Dimensionality reduction. Principal Component Analysis. (PCA)

Python notebook: https://github.com/daviskregers/data-science-recap/blob/main/22-principal-component-analysis.ipynb

What is the curse of dimensionality?

  • Many problems can be thought of as having a huge number of dimensions.
  • For example, in recommending movies, the rating vector for each movie may represent a dimension - every movie is it's own dimension!
  • Dimensionality reduction attemts to distill higher-dimensional data down to a smaller number of dimensions, while preserving as much of the variance in the data as possible.

  • K-means clustering algorithm can be an example of dimensionality reduction algorithm. It reduces data down to K dimensions.

Another way: Principal Component Analysis (PCA)

  • Involves fancy math - but at high level:
    • Finds "eigenvectors" in the higher dimensional data
      • These define hyperplanes that split the data while preserving the most variance in it
      • The data gets projected onto these hyperplanes, which represent the lower dimensions you want to represent
      • A popular implementation of this is called Singular Value Decomposition (SVD).
  • Also really useful for things like image compression and facial recognition.
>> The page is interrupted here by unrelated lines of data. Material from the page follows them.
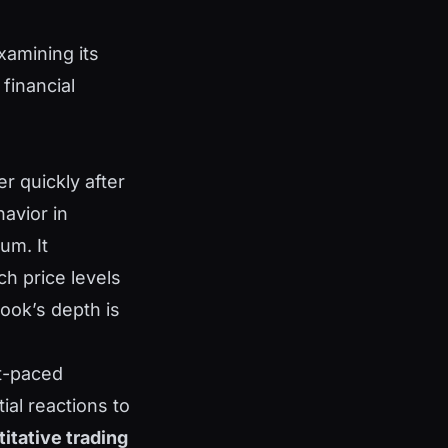
xamining its
financial
r quickly after
havior in
um. It
h price levels
ook’s depth is
st-paced
tial reactions to
itative trading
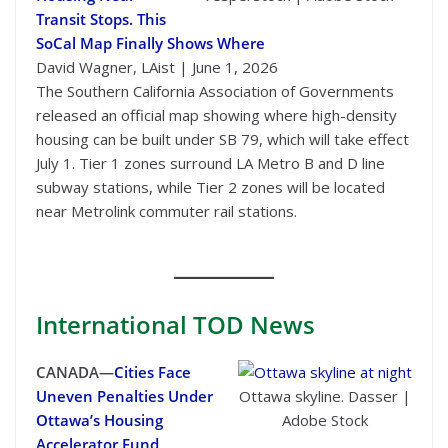
Transit Stops. This
SoCal Map Finally Shows Where
David Wagner, LAist | June 1, 2026
The Southern California Association of Governments
released an official map showing where high-density
housing can be built under SB 79, which will take effect
July 1. Tier 1 zones surround LA Metro B and D line
subway stations, while Tier 2 zones will be located
near Metrolink commuter rail stations.
International
TOD News
CANADA—
Cities Face
Uneven Penalties Under
Ottawa skyline. Dasser |
Ottawa’s Housing
Adobe Stock
Accelerator Fund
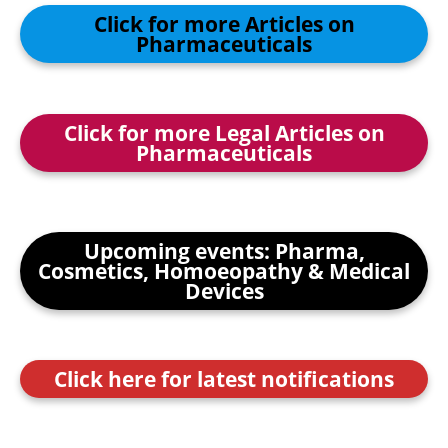
Click for more Articles on
Pharmaceuticals
Click for more Legal Articles on
Pharmaceuticals
Upcoming events: Pharma,
Cosmetics, Homoeopathy & Medical
Devices
Click here for latest notifications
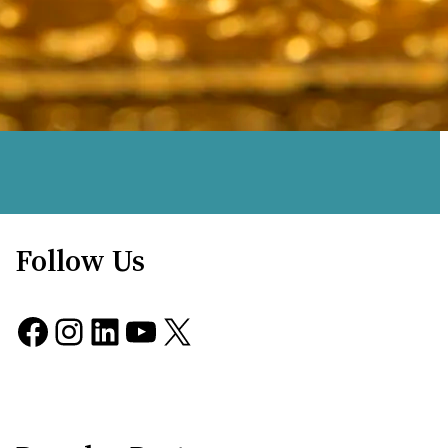
Follow Us
Facebook
Instagram
LinkedIn
YouTube
X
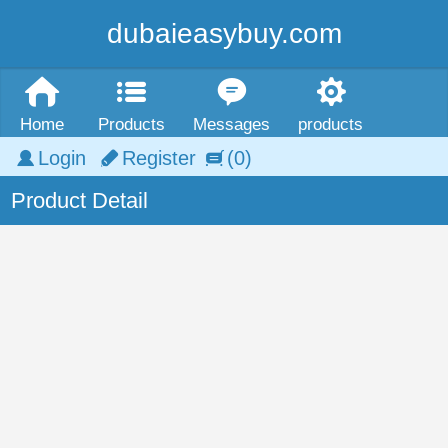
dubaieasybuy.com
Home
Products
Messages
products
Login
Register
(0)
Product Detail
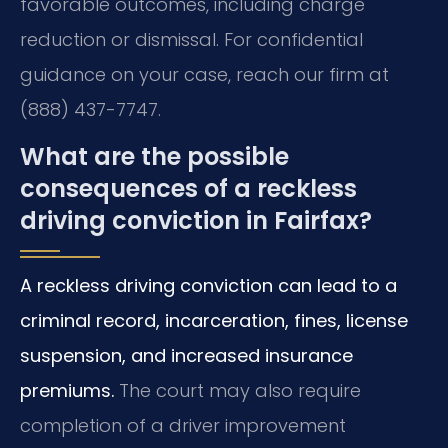
favorable outcomes, including charge
reduction or dismissal. For confidential
guidance on your case, reach our firm at
(888) 437-7747.
What are the possible
consequences of a reckless
driving conviction in Fairfax?
A reckless driving conviction can lead to a
criminal record, incarceration, fines, license
suspension, and increased insurance
premiums.
The court may also require
completion of a driver improvement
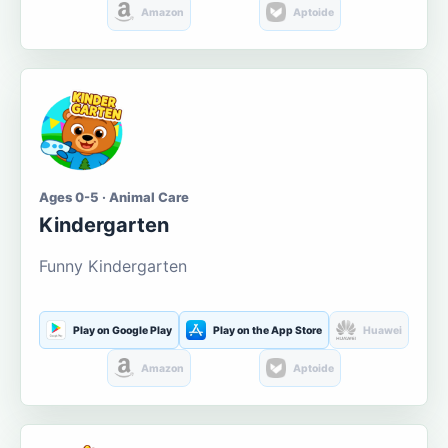
Amazon
Aptoide
Ages 0-5 · Animal Care
Kindergarten
Funny Kindergarten
Play on Google Play
Play on the App Store
Huawei
Amazon
Aptoide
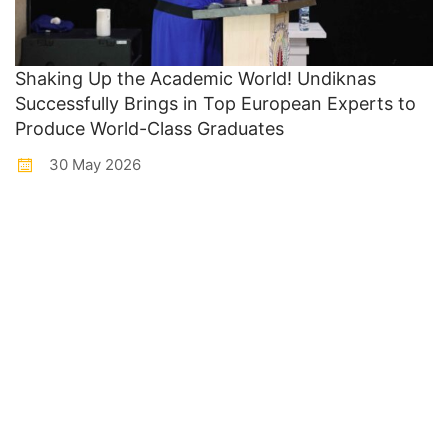
Shaking Up the Academic World! Undiknas
Successfully Brings in Top European Experts to
Produce World-Class Graduates
30 May 2026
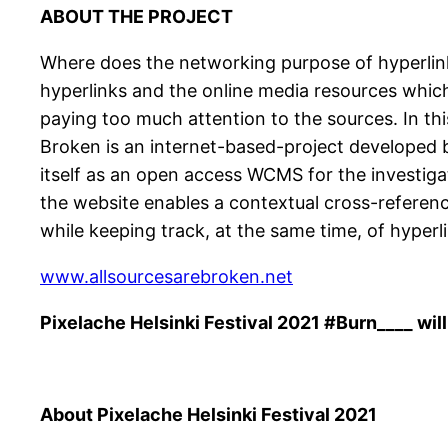
ABOUT THE PROJECT
Where does the networking purpose of hyperlinks
hyperlinks and the online media resources which 
paying too much attention to the sources. In thi
Broken is an internet-based-project developed b
itself as an open access WCMS for the investiga
the website enables a contextual cross-referen
while keeping track, at the same time, of hyper
www.allsourcesarebroken.net
Pixelache Helsinki Festival 2021 #Burn____ will
About Pixelache Helsinki Festival 2021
Example: visualizing 4-D iris flower data

  • The "Iris dataset" comes with scikit-learn
  • An iris flower has petals and sepals (the lower, supportive part of the flower)
  • We know the length and width of petals and sepals for many iris specimens.
    • That's four dimensions.
    • We also know the subspecies classification of each flower.
  • PCA lets us visualize this in 2 dimensions instead of 4, while still preserving the variance.